▸ WORK TO COMPLETE
Reproduce every line of the data below verbatim, omitting the pictures from your answer.

════════════════

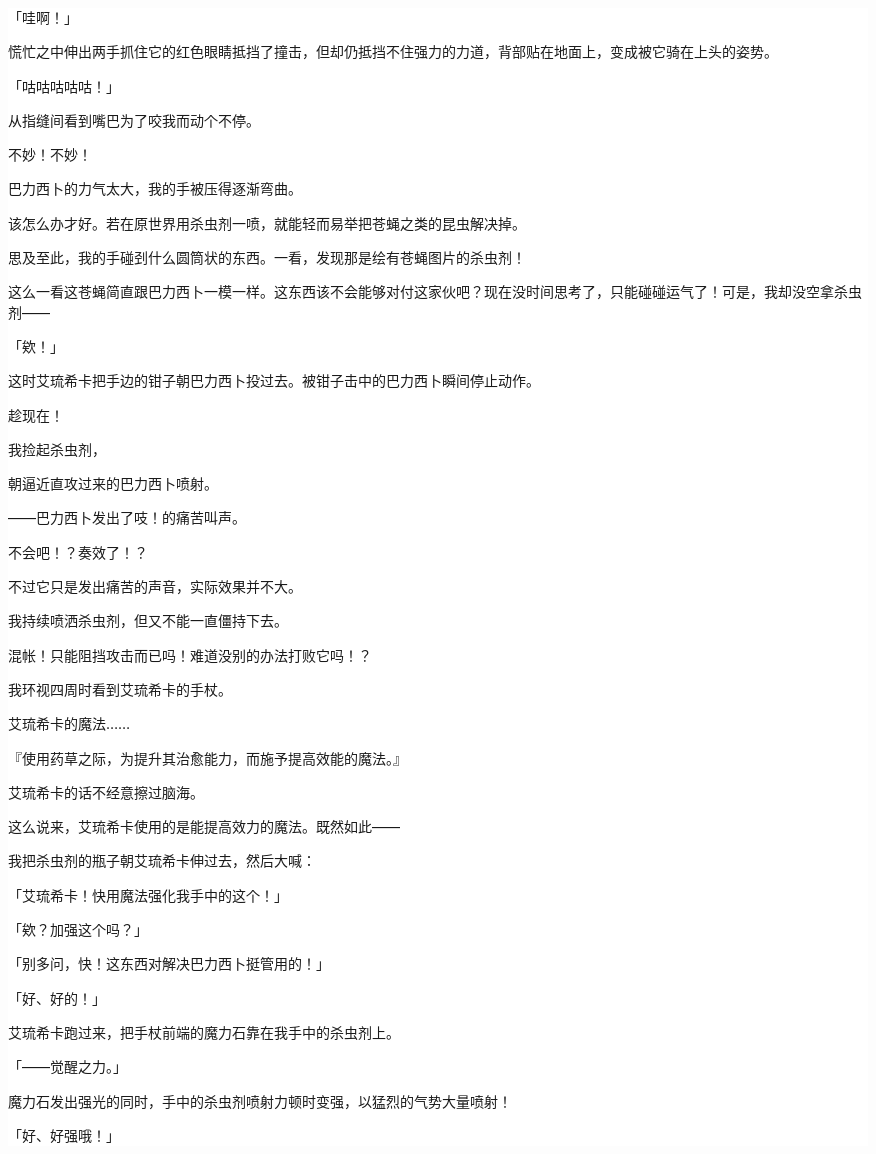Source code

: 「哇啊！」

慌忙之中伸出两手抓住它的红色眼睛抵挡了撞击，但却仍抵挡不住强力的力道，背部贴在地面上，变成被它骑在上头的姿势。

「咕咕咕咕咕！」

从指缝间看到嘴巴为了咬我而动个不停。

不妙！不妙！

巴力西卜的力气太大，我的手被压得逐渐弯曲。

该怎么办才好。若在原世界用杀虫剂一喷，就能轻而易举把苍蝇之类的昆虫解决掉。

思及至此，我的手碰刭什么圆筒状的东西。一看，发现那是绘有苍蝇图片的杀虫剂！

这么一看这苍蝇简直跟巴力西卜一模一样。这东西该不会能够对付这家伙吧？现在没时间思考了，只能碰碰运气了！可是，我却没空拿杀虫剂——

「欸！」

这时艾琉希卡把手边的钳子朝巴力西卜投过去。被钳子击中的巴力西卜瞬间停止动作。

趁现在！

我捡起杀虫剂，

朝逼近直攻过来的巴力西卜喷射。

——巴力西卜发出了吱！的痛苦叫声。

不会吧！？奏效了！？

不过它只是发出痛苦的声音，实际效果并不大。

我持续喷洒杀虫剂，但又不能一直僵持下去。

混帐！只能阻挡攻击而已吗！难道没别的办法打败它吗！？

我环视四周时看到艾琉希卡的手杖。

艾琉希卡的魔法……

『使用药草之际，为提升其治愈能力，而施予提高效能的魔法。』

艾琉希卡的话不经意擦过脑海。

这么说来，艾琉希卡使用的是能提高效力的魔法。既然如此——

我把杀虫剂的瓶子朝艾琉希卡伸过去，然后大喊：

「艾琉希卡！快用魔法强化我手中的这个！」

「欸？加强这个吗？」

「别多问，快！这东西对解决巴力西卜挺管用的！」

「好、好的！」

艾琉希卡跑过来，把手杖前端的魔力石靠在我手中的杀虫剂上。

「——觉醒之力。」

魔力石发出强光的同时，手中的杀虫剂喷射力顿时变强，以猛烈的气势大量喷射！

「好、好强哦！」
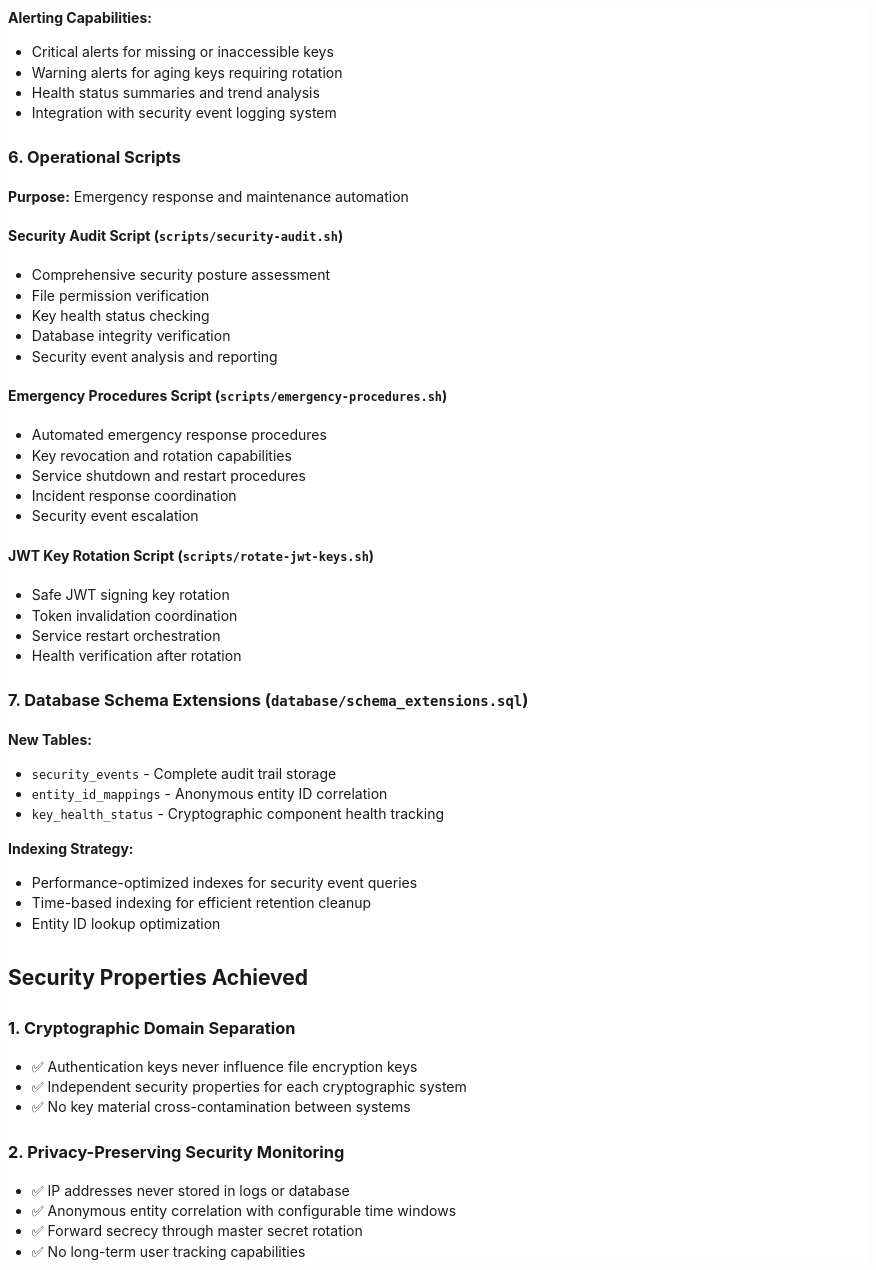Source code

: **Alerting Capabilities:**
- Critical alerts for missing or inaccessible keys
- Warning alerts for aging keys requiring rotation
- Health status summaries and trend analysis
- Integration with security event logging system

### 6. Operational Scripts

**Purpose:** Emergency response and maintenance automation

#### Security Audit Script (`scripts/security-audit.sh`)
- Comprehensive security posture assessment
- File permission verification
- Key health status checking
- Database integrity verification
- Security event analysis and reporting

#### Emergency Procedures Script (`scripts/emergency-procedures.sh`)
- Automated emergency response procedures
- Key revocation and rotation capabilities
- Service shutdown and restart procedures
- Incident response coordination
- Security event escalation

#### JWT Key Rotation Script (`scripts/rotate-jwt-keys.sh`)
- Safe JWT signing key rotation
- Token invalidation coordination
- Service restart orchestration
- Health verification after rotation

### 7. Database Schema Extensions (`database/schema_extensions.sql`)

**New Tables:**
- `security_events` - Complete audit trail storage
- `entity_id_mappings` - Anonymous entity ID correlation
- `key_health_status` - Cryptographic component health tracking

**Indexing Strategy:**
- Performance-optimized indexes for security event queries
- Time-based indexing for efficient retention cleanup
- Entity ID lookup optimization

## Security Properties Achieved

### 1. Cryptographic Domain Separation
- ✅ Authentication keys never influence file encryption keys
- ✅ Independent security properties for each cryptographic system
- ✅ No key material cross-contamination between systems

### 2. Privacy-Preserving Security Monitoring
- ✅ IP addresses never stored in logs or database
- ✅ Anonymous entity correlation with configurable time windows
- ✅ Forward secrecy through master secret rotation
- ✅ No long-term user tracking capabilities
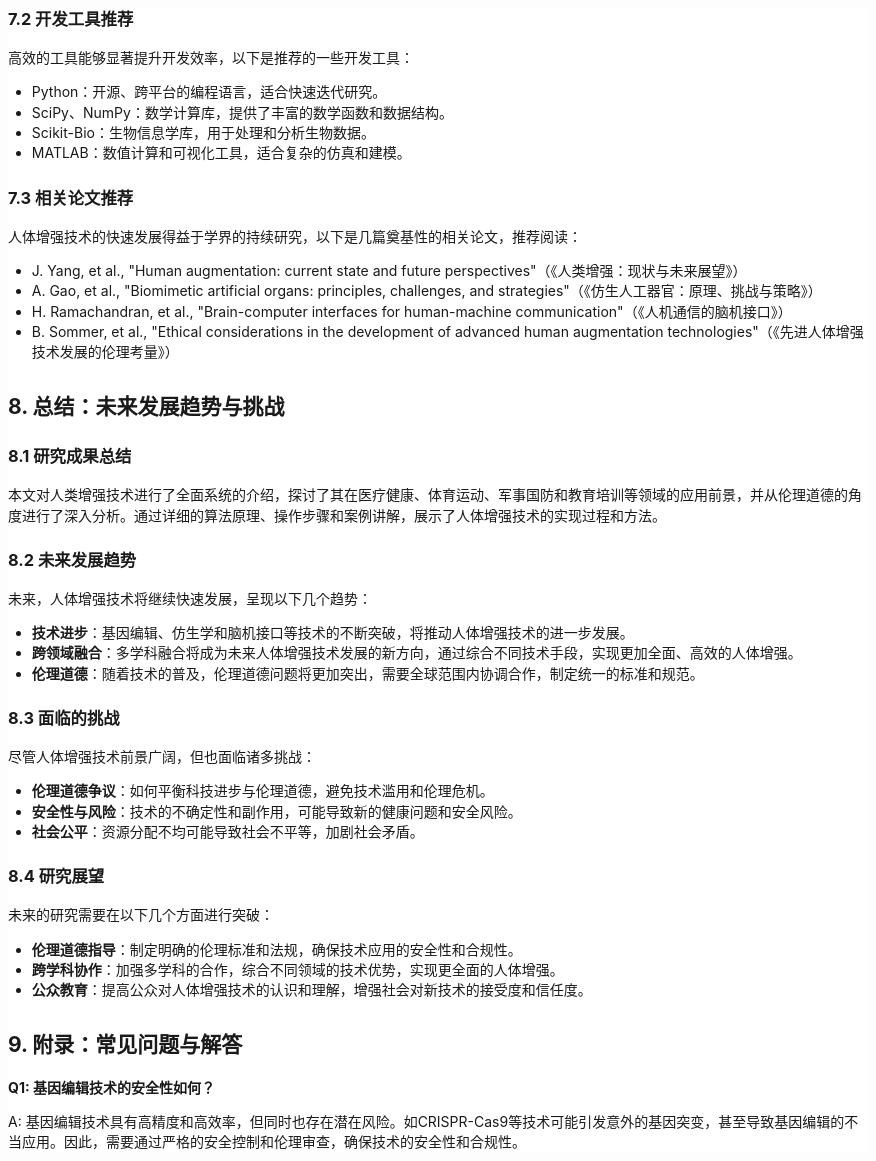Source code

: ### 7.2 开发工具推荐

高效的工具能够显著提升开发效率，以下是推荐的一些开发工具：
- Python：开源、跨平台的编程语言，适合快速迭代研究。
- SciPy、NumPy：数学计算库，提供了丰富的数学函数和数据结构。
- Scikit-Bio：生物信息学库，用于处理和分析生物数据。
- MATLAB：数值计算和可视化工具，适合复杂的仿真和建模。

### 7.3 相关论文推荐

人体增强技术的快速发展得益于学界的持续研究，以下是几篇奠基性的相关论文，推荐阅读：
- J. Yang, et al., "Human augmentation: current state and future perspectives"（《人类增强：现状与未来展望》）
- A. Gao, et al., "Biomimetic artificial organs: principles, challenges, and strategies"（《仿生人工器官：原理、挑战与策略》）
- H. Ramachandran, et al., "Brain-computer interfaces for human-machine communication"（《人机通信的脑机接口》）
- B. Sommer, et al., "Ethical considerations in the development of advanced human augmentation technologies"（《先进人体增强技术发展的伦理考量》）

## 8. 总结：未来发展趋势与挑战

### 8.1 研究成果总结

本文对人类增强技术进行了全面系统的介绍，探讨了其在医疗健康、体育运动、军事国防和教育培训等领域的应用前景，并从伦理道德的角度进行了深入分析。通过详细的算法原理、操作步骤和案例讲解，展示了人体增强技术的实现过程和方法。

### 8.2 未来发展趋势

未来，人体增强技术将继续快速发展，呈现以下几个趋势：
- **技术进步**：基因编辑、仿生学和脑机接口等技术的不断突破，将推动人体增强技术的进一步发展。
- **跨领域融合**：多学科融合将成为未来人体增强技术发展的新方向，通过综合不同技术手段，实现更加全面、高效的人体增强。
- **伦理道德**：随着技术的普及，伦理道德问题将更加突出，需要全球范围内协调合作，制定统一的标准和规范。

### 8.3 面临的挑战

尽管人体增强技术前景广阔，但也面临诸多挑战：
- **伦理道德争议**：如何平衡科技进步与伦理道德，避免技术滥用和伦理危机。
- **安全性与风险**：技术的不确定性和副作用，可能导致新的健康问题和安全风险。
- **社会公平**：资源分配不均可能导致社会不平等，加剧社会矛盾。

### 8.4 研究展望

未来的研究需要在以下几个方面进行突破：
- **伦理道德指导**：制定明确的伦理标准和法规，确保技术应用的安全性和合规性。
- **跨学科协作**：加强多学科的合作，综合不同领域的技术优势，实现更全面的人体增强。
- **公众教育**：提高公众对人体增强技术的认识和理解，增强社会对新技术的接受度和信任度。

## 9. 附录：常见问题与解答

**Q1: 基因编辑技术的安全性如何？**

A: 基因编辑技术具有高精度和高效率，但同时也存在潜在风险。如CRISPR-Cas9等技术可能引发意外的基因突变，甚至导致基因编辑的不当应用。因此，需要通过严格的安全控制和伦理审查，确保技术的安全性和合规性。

════════════════

▸ OUTPUT FOR THIS EXERCISE
Source code

: 「哇啊！」

慌忙之中伸出两手抓住它的红色眼睛抵挡了撞击，但却仍抵挡不住强力的力道，背部贴在地面上，变成被它骑在上头的姿势。

「咕咕咕咕咕！」

从指缝间看到嘴巴为了咬我而动个不停。

不妙！不妙！

巴力西卜的力气太大，我的手被压得逐渐弯曲。

该怎么办才好。若在原世界用杀虫剂一喷，就能轻而易举把苍蝇之类的昆虫解决掉。

思及至此，我的手碰刭什么圆筒状的东西。一看，发现那是绘有苍蝇图片的杀虫剂！

这么一看这苍蝇简直跟巴力西卜一模一样。这东西该不会能够对付这家伙吧？现在没时间思考了，只能碰碰运气了！可是，我却没空拿杀虫剂——

「欸！」

这时艾琉希卡把手边的钳子朝巴力西卜投过去。被钳子击中的巴力西卜瞬间停止动作。

趁现在！

我捡起杀虫剂，

朝逼近直攻过来的巴力西卜喷射。

——巴力西卜发出了吱！的痛苦叫声。

不会吧！？奏效了！？

不过它只是发出痛苦的声音，实际效果并不大。

我持续喷洒杀虫剂，但又不能一直僵持下去。

混帐！只能阻挡攻击而已吗！难道没别的办法打败它吗！？

我环视四周时看到艾琉希卡的手杖。

艾琉希卡的魔法……

『使用药草之际，为提升其治愈能力，而施予提高效能的魔法。』

艾琉希卡的话不经意擦过脑海。

这么说来，艾琉希卡使用的是能提高效力的魔法。既然如此——

我把杀虫剂的瓶子朝艾琉希卡伸过去，然后大喊：

「艾琉希卡！快用魔法强化我手中的这个！」

「欸？加强这个吗？」

「别多问，快！这东西对解决巴力西卜挺管用的！」

「好、好的！」

艾琉希卡跑过来，把手杖前端的魔力石靠在我手中的杀虫剂上。

「——觉醒之力。」

魔力石发出强光的同时，手中的杀虫剂喷射力顿时变强，以猛烈的气势大量喷射！

「好、好强哦！」
Source code

: **Alerting Capabilities:**
- Critical alerts for missing or inaccessible keys
- Warning alerts for aging keys requiring rotation
- Health status summaries and trend analysis
- Integration with security event logging system

### 6. Operational Scripts

**Purpose:** Emergency response and maintenance automation

#### Security Audit Script (`scripts/security-audit.sh`)
- Comprehensive security posture assessment
- File permission verification
- Key health status checking
- Database integrity verification
- Security event analysis and reporting

#### Emergency Procedures Script (`scripts/emergency-procedures.sh`)
- Automated emergency response procedures
- Key revocation and rotation capabilities
- Service shutdown and restart procedures
- Incident response coordination
- Security event escalation

#### JWT Key Rotation Script (`scripts/rotate-jwt-keys.sh`)
- Safe JWT signing key rotation
- Token invalidation coordination
- Service restart orchestration
- Health verification after rotation

### 7. Database Schema Extensions (`database/schema_extensions.sql`)

**New Tables:**
- `security_events` - Complete audit trail storage
- `entity_id_mappings` - Anonymous entity ID correlation
- `key_health_status` - Cryptographic component health tracking

**Indexing Strategy:**
- Performance-optimized indexes for security event queries
- Time-based indexing for efficient retention cleanup
- Entity ID lookup optimization

## Security Properties Achieved

### 1. Cryptographic Domain Separation
- ✅ Authentication keys never influence file encryption keys
- ✅ Independent security properties for each cryptographic system
- ✅ No key material cross-contamination between systems

### 2. Privacy-Preserving Security Monitoring
- ✅ IP addresses never stored in logs or database
- ✅ Anonymous entity correlation with configurable time windows
- ✅ Forward secrecy through master secret rotation
- ✅ No long-term user tracking capabilities
Source code

: ### 7.2 开发工具推荐

高效的工具能够显著提升开发效率，以下是推荐的一些开发工具：
- Python：开源、跨平台的编程语言，适合快速迭代研究。
- SciPy、NumPy：数学计算库，提供了丰富的数学函数和数据结构。
- Scikit-Bio：生物信息学库，用于处理和分析生物数据。
- MATLAB：数值计算和可视化工具，适合复杂的仿真和建模。

### 7.3 相关论文推荐

人体增强技术的快速发展得益于学界的持续研究，以下是几篇奠基性的相关论文，推荐阅读：
- J. Yang, et al., "Human augmentation: current state and future perspectives"（《人类增强：现状与未来展望》）
- A. Gao, et al., "Biomimetic artificial organs: principles, challenges, and strategies"（《仿生人工器官：原理、挑战与策略》）
- H. Ramachandran, et al., "Brain-computer interfaces for human-machine communication"（《人机通信的脑机接口》）
- B. Sommer, et al., "Ethical considerations in the development of advanced human augmentation technologies"（《先进人体增强技术发展的伦理考量》）

## 8. 总结：未来发展趋势与挑战

### 8.1 研究成果总结

本文对人类增强技术进行了全面系统的介绍，探讨了其在医疗健康、体育运动、军事国防和教育培训等领域的应用前景，并从伦理道德的角度进行了深入分析。通过详细的算法原理、操作步骤和案例讲解，展示了人体增强技术的实现过程和方法。

### 8.2 未来发展趋势

未来，人体增强技术将继续快速发展，呈现以下几个趋势：
- **技术进步**：基因编辑、仿生学和脑机接口等技术的不断突破，将推动人体增强技术的进一步发展。
- **跨领域融合**：多学科融合将成为未来人体增强技术发展的新方向，通过综合不同技术手段，实现更加全面、高效的人体增强。
- **伦理道德**：随着技术的普及，伦理道德问题将更加突出，需要全球范围内协调合作，制定统一的标准和规范。

### 8.3 面临的挑战

尽管人体增强技术前景广阔，但也面临诸多挑战：
- **伦理道德争议**：如何平衡科技进步与伦理道德，避免技术滥用和伦理危机。
- **安全性与风险**：技术的不确定性和副作用，可能导致新的健康问题和安全风险。
- **社会公平**：资源分配不均可能导致社会不平等，加剧社会矛盾。

### 8.4 研究展望

未来的研究需要在以下几个方面进行突破：
- **伦理道德指导**：制定明确的伦理标准和法规，确保技术应用的安全性和合规性。
- **跨学科协作**：加强多学科的合作，综合不同领域的技术优势，实现更全面的人体增强。
- **公众教育**：提高公众对人体增强技术的认识和理解，增强社会对新技术的接受度和信任度。

## 9. 附录：常见问题与解答

**Q1: 基因编辑技术的安全性如何？**

A: 基因编辑技术具有高精度和高效率，但同时也存在潜在风险。如CRISPR-Cas9等技术可能引发意外的基因突变，甚至导致基因编辑的不当应用。因此，需要通过严格的安全控制和伦理审查，确保技术的安全性和合规性。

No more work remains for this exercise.